Pêche en Méditerranée : voici les quotas 2026 pour le thon germon et l’espadon

Le Journal Officiel de ce samedi 7 février 2026 précise les règles du jeu pour la saison de pêche en Méditerranée. Deux arrêtés ministériels officialisent la répartition des quotas de capture pour deux espèces emblématiques : le thon germon et l’espadon.

Ces textes visent à encadrer strictement l’effort de pêche français afin de garantir la pérennité des stocks, conformément aux exigences européennes et internationales.

1. Thon Germon : Un quota restreint et ciblé

Pour 2026, la France dispose d’une enveloppe globale de 14,4 tonnes pour le thon germon (Thunnus alalunga). La répartition privilégie les professionnels détenteurs d’une autorisation spécifique.

La répartition du quota

  • Navires avec AEP (Autorisation Européenne de Pêche) : Ils captent la majeure partie du quota avec 13 tonnes. Les prélèvements sont limités à 90 poissons par marée (max 1 000 kg).
  • Navires sans AEP : Une part de 1,40 tonne leur est réservée, avec des limites strictes par navire (1 thon par jour, 5 thons par an, max 55 kg par an).

Une gestion sous surveillance

L’arrêté prévoit un mécanisme de fermeture automatique : dès que 80 % du quota est atteint, la pêche peut être suspendue. Ce seuil peut toutefois être porté à 90 % si le suivi des données par les organisations de producteurs (OP) est jugé exemplaire.

2. Espadon : 109 tonnes à partager

L’enveloppe pour l’espadon de Méditerranée (Xiphias gladius) est nettement plus conséquente, s’élevant à 109 tonnes pour l’année 2026. Ici, la répartition repose sur les « antériorités » (historiques de pêche de 2012 à 2015).
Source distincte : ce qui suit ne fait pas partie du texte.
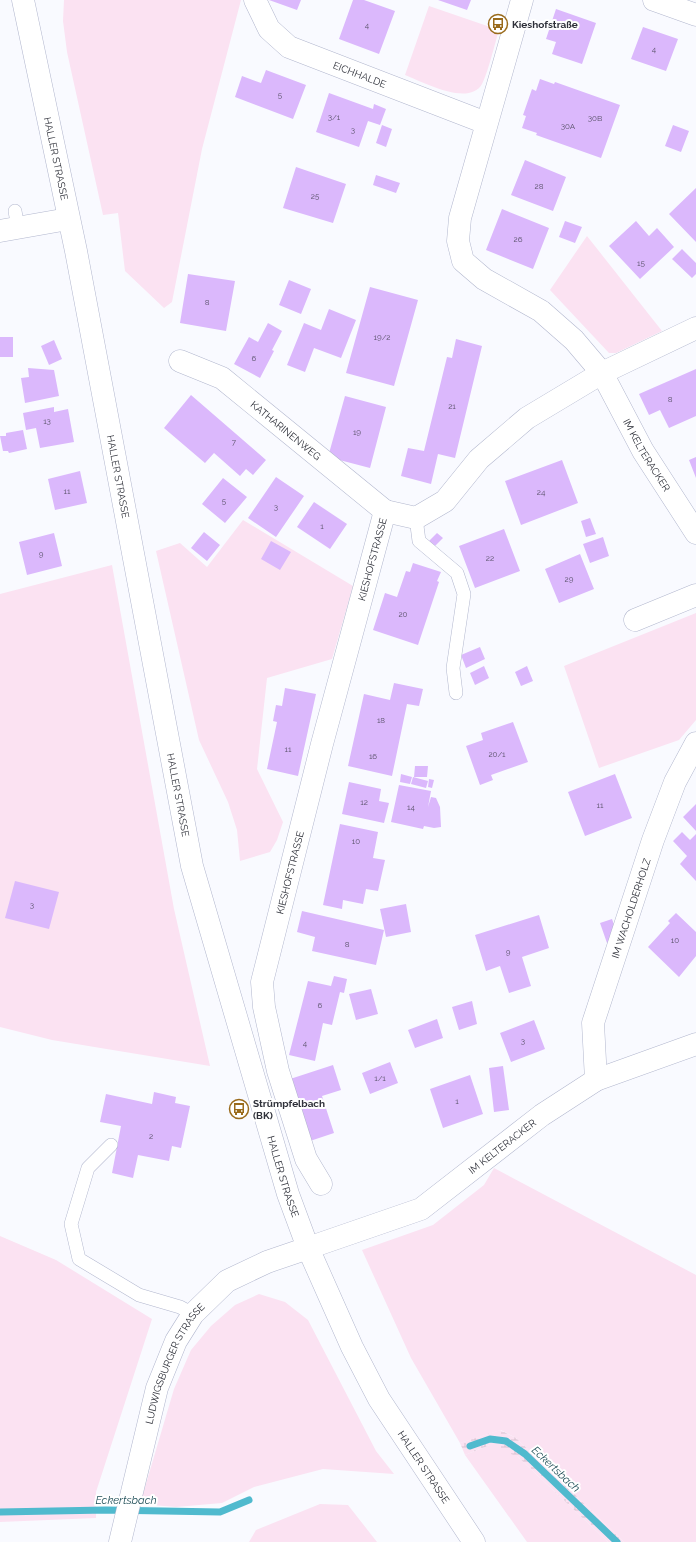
<svg xmlns="http://www.w3.org/2000/svg" width="696" height="1542" font-family="Raleway,sans-serif">
  <style>
    .grass { fill: #fbe2f2 }
    .wetland { fill: url(#wetland-marsh) }
    .lines { fill: none; stroke-linecap: round; stroke-linejoin: round }
    .stream { stroke: #50bace; stroke-width: 7 }
    .building { fill: #dbb8fc }
    .service-casing { stroke: #b2b7ce; stroke-width: 14 }
    .minor-casing { stroke: #b2b7ce; stroke-width: 23 }
    .tertiary-casing { stroke: #b2b7ce; stroke-width: 23 }
    .primary-casing { stroke: #b2b7ce; stroke-width: 23 }
    .service { stroke: #fff; stroke-width: 13 }
    .minor { stroke: #fff; stroke-width: 22 }
    .tertiary { stroke: #fff; stroke-width: 22 }
    .primary { stroke: #fff; stroke-width: 22 }
    .labels { text-anchor: middle; stroke-width: 4; stroke-linejoin: round; paint-order: stroke }
    .number-label { font-size: 8px; fill: #5a536a }
    .poi-label { font-size: 10px; font-weight: bold; fill: #2f313a; stroke: #fff; text-anchor: start }
    .street-label { font-size: 10px; fill: #2f313a; stroke: #fff }
    .water-label { font-size: 11px; font-style: italic; fill: #1e4d56; stroke: #fff }
  </style>
  <defs>
    <pattern id="wetland-marsh" width="20" height="14" patternUnits="userSpaceOnUse"><rect width="20" height="14" fill="#fbe2f2"/><path d="M1 5h8M5 5V1M11 12h8M15 12V8" fill="none" stroke="#d7c2d0"/></pattern>
  </defs>
  <rect width="100%" height="100%" fill="#f9faff"/>
  <path class="grass" d="M64,0H241L202,149L172,302L164,308L125,271L118,213L103,215L67,52L63,21Z
    M429,6L499,30C495,43 488,73 482,84C469,107 423,82 405,75Z
    M587,236L662,331L616,353H609L550,290Z
    M243,520L353,586L332,659L267,678L257,769L283,822L277,840L270,852L240,861L237,830L228,802L199,740L156,551L180,543L207,567Z
    M112,565L174,909L210,1066L52,1040L0,1027V594Z
    M696,613V720L679,740L599,768L564,666Z
    M494,1168L696,1275V1542H624L516,1438L501,1430L460,1443L411,1358L362,1250L433,1225L484,1185Z
    M0,1236L56,1260L152,1319L96,1492V1518L0,1522Z
    M259,1294L285,1302L308,1320L376,1451L394,1474L323,1469L254,1487L222,1503L176,1507L140,1504L174,1389L191,1350L211,1326L235,1305Z
    M490,1445L505,1447L518,1457L608,1542H527L465,1455Z
    M320,1504L348,1505L377,1542H249L256,1530Z"/>
  <path class="wetland" d="M500,1430L516,1438L624,1542H608L518,1457L490,1445L465,1455L460,1443Z"/>
  <g class="lines">
    <path class="stream" d="M470,1446L490,1439L506,1441L525,1454L617,1542
      M0,1512L106,1510L220,1512L249,1500"/>
  </g>
  <path class="building" d="M269,0H301L297,10Z
    M353,0H364L395,11L379,54L339,39Z
    M438,0H471L467,10Z
    M556,9L596,23L582,64L552,54L556,42L546,39Z
    M643,27L678,39L666,71L631,59Z
    M266,70L306,85L293,119L235,97L242,76L261,83Z
    M540,79L554,84L555,82L620,105L601,158L536,135L537,133L522,128L526,116L523,115L532,89L536,91Z
    M329,93L373,109L374,104L386,109L380,125L368,121L359,147L316,132Z
    M382,125L392,129L386,147L376,143Z
    M673,125L689,131L681,152L665,146Z
    M525,160L566,177L553,211L511,195Z
    M296,167L346,184L333,223L283,208Z
    M376,175L400,183L396,193L373,185Z
    M696,188V242L669,214Z
    M502,209L549,228L533,269L486,250Z
    M565,221L582,227L575,243L559,237Z
    M636,221L649,236L657,228L674,247L640,279L609,246Z
    M682,249L696,263V274L692,278L672,259Z
    M188,274L235,281L226,331L180,323Z
    M289,280L311,289L301,314L279,305Z
    M370,287L418,300L394,386L346,373Z
    M329,309L356,320L341,358L314,348L305,372L287,365L304,323L321,330Z
    M268,323L282,331L272,350L274,351L260,378L234,364L249,337L258,342Z
    M0,337H13V357H0Z
    M456,339L482,346L455,458L438,454L431,484L401,476L408,448L424,451L447,357L452,358Z
    M54,340L62,359L49,365L41,346Z
    M28,368L54,370L59,396L25,403L21,378L29,377Z
    M696,369V416L669,428L660,410L649,415L639,394Z
    M191,395L266,460L253,475L246,469L240,476L214,453L205,463L164,428Z
    M345,396L386,407L370,468L328,457Z
    M54,407V412L68,409L74,442L40,448L36,428L26,430L23,413Z
    M23,430L27,449L9,453L8,451H3L0,436H6V433Z
    M696,457V478L689,460Z
    M562,460L578,503L521,525L505,481Z
    M80,471L87,503L55,510L48,479Z
    M276,477L304,496L276,537L248,518Z
    M223,478L247,497L225,523L202,504Z
    M314,502L347,524L330,549L297,527Z
    M590,518L596,534L586,537L581,521Z
    M504,529L520,571L475,588L459,546Z
    M204,532L220,545L207,561L191,548Z
    M54,533L62,566L27,575L19,542Z
    M437,533L443,538L435,546L429,541Z
    M603,537L609,556L590,563L583,544Z
    M271,541L291,552L280,570L261,559Z
    M580,554L594,589L559,603L545,569Z
    M413,563L441,572L437,581L439,582L418,645L373,630L385,593L397,597L406,571L410,572Z
    M480,647L485,659L466,668L461,655Z
    M484,666L489,678L475,685L470,673Z
    M527,666L533,681L521,686L515,672Z
    M394,683L423,689L419,706L407,704L392,776L348,766L364,694L390,700Z
    M285,688L316,694L298,776L267,769L277,722L273,721L276,705L282,706Z
    M513,722L528,762L491,775L493,780L480,785L466,746L483,740L481,733Z
    M415,766H428L427,777H414Z
    M401,774L412,777L410,784L400,782Z
    M615,774L632,818L585,836L568,792Z
    M413,777L428,781L426,788L411,784Z
    M429,779L434,780L432,788L428,787Z
    M349,782L381,789L379,801L389,803L384,823L342,814Z
    M399,785L431,791L428,807L431,797L436,798L440,807L441,827L434,828L424,826L423,829L391,822Z
    M696,804V831L683,817Z
    M340,824L378,832L373,858L385,860L378,891L366,889L363,904L343,900L342,909L323,905Z
    M682,832L690,840L696,834V881L680,864L687,856L673,841Z
    M15,881L59,892L49,929L5,918Z
    M406,904L411,932L386,937L380,909Z
    M302,911L384,930L376,965L312,951L315,937L297,932Z
    M676,913L696,932V956L679,977L648,947L670,923L668,921Z
    M539,915L549,948L522,957L531,986L509,993L500,966L486,971L475,935Z
    M612,919L619,939L607,943L600,923Z
    M334,976L347,979L344,993L340,992L332,1025L323,1023L315,1061L289,1055L308,981L331,986Z
    M371,989L378,1014L356,1020L349,994Z
    M472,1001L477,1024L459,1030L452,1007Z
    M437,1019L443,1038L415,1048L408,1030Z
    M534,1020L545,1049L511,1062L500,1033Z
    M390,1062L398,1083L370,1094L362,1073Z
    M333,1065L341,1090L322,1096L334,1133L304,1143L284,1081Z
    M503,1066L509,1110L494,1112L489,1068Z
    M470,1075L483,1114L443,1128L430,1089Z
    M154,1092L176,1097L175,1103L190,1106L181,1148L172,1146L169,1161L138,1155L133,1178L112,1173L121,1126L100,1122L106,1094L152,1104Z"/>
  <g class="lines">
    <g class="service-casing">
      <path id="service" d="M15,211L18,228
        M416,518L419,541L457,573L464,594L453,668L456,693
        M111,1145L88,1168L71,1224L79,1259L139,1295L180,1307L193,1314"/>
    </g>
    <g class="minor-casing">
      <g id="minor">
        <path id="s1" d="M255,0L269,29L289,47L486,123"/>
        <path id="s2" d="M522,0L460,218L458,241L463,261L484,279L541,311L574,340L602,373L643,451L696,533"/>
        <path d="M654,0L696,15"/>
        <path d="M0,231L68,219"/>
        <path id="s3" d="M180,361L222,378L385,511"/>
        <path d="M635,620L696,595"/>
        <path id="s4" d="M596,1080L593,1023L653,840L675,782L696,743"/>
        <path id="s5" d="M321,1184L306,1159L278,1071L264,1007L262,982L322,744L385,511L416,518L445,501L479,459L527,418L602,373L696,328"/>
        <path id="s6" d="M308,1248L421,1209L542,1115L596,1080L696,1044"/>
      </g>
    </g>
    <g class="tertiary-casing">
      <g id="tertiary">
        <path id="s7" d="M120,1542L157,1388L176,1341L193,1314L227,1281L267,1262L308,1248"/>
      </g>
    </g>
    <g class="primary-casing">
      <g id="primary">
        <path id="s8" d="M23,0L76,251L192,866L288,1194L308,1248L352,1347L379,1399L474,1542"/>
      </g>
    </g>
    <use href="#service" class="service"/>
    <use href="#minor" class="minor"/>
    <use href="#tertiary" class="tertiary"/>
    <use href="#primary" class="primary"/>
  </g>
  <defs>
    <g id="bus-ring" transform="scale(1)"><circle r="9.5" fill="#fff" stroke="#9a6b1c" stroke-width="1.5"/><path d="M-5-6H5V4H4V6H2V4H-2V6H-4V4H-5ZM-3.5-4V0h7V-4ZM-3.5 1.2v1.5H-2V1.2ZM2 1.2v1.5H3.5V1.2Z" fill="#9a6b1c"/></g>
  </defs>
  <g fill-rule="evenodd">
    <use href="#bus-ring" x="498" y="24"/>
    <use href="#bus-ring" x="239" y="1109"/>
  </g>
  <g class="labels">
    <g class="number-label">
      <text x="367" y="28">4</text>
      <text x="654" y="52">4</text>
      <text x="280" y="98">5</text>
      <text x="334" y="120">3/1</text>
      <text x="595" y="121">30B</text>
      <text x="568" y="129">30A</text>
      <text x="353" y="133">3</text>
      <text x="539" y="189">28</text>
      <text x="315" y="199">25</text>
      <text x="518" y="242">26</text>
      <text x="641" y="266">15</text>
      <text x="207" y="305">8</text>
      <text x="382" y="340">19/2</text>
      <text x="254" y="361">6</text>
      <text x="670" y="402">8</text>
      <text x="452" y="409">21</text>
      <text x="47" y="424">13</text>
      <text x="357" y="435">19</text>
      <text x="234" y="445">7</text>
      <text x="67" y="494">11</text>
      <text x="541" y="495">24</text>
      <text x="224" y="504">5</text>
      <text x="276" y="510">3</text>
      <text x="322" y="529">1</text>
      <text x="41" y="557">9</text>
      <text x="490" y="561">22</text>
      <text x="569" y="582">29</text>
      <text x="403" y="617">20</text>
      <text x="381" y="723">18</text>
      <text x="288" y="752">11</text>
      <text x="497" y="757">20/1</text>
      <text x="373" y="759">16</text>
      <text x="364" y="805">12</text>
      <text x="600" y="808">11</text>
      <text x="411" y="810">14</text>
      <text x="356" y="844">10</text>
      <text x="32" y="908">3</text>
      <text x="675" y="943">10</text>
      <text x="347" y="947">8</text>
      <text x="508" y="955">9</text>
      <text x="320" y="1008">6</text>
      <text x="523" y="1044">3</text>
      <text x="305" y="1046">4</text>
      <text x="380" y="1081">1/1</text>
      <text x="457" y="1104">1</text>
      <text x="151" y="1139">2</text>
    </g>
    <g class="poi-label">
      <text x="512" y="28">Kieshofstraße</text>
      <text x="253" y="1107">Strümpfelbach<tspan x="253" dy="12">(BK)</tspan></text>
    </g>
    <g class="street-label">
      <text dy="4" stroke="none"><textPath href="#s1" startOffset="135">EICHHALDE</textPath></text>
      <text dy="4" stroke="none"><textPath href="#s8" startOffset="162">HALLER STRASSE</textPath></text>
      <text dy="4" stroke="none"><textPath href="#s3" startOffset="128">KATHARINENWEG</textPath></text>
      <text dy="4" stroke="none"><textPath href="#s2" startOffset="544">IM KELTERACKER</textPath></text>
      <text dy="4" stroke="none"><textPath href="#s8" startOffset="486">HALLER STRASSE</textPath></text>
      <text dy="4" stroke="none"><textPath href="#s5" startOffset="649">KIESHOFSTRASSE</textPath></text>
      <text dy="4" stroke="none"><textPath href="#s8" startOffset="810">HALLER STRASSE</textPath></text>
      <text dy="4" stroke="none"><textPath href="#s5" startOffset="325">KIESHOFSTRASSE</textPath></text>
      <text dy="4" stroke="none"><textPath href="#s4" startOffset="178">IM WACHOLDERHOLZ</textPath></text>
      <text dy="4" stroke="none"><textPath href="#s6" startOffset="222">IM KELTERACKER</textPath></text>
      <text dy="4" stroke="none"><textPath href="#s8" startOffset="1206">HALLER STRASSE</textPath></text>
      <text dy="4" stroke="none"><textPath href="#s7" startOffset="188">LUDWIGSBURGER STRASSE</textPath></text>
      <text dy="4" stroke="none"><textPath href="#s8" startOffset="1530">HALLER STRASSE</textPath></text>
    </g>
    <g class="water-label">
      <text transform="translate(556 1469) rotate(43)" y="4">Eckertsbach</text>
      <text x="126" y="1504">Eckertsbach</text>
    </g>
  </g>
</svg>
Répartition par organisations et régions

Le quota est ventilé comme suit, entre les organisations de producteurs et les navires hors OP, avec une place importante accordée aux quartiers maritimes corses.

Dispositions communes : Flexibilité et Sanctions

Les deux arrêtés introduisent des mécanismes similaires pour optimiser la gestion des stocks :

  • Transferts de quotas : Les échanges entre navires ou organisations sont possibles, mais soumis à l’approbation préalable du ministre chargé des pêches maritimes.
  • Échanges internationaux : La France se réserve le droit d’échanger des quotas avec d’autres États membres de l’UE.
  • Principe de compensation : En cas de dépassement des limites fixées pour 2026, les volumes excédentaires seront déduits des quotas des années suivantes.
  • Sanctions : Le non-respect des limites de capture, de débarquement ou de transbordement sera sanctionné selon les dispositions du code rural et de la pêche maritime.

Entrée en vigueur

Ces mesures sont applicables dès le 8 février 2026.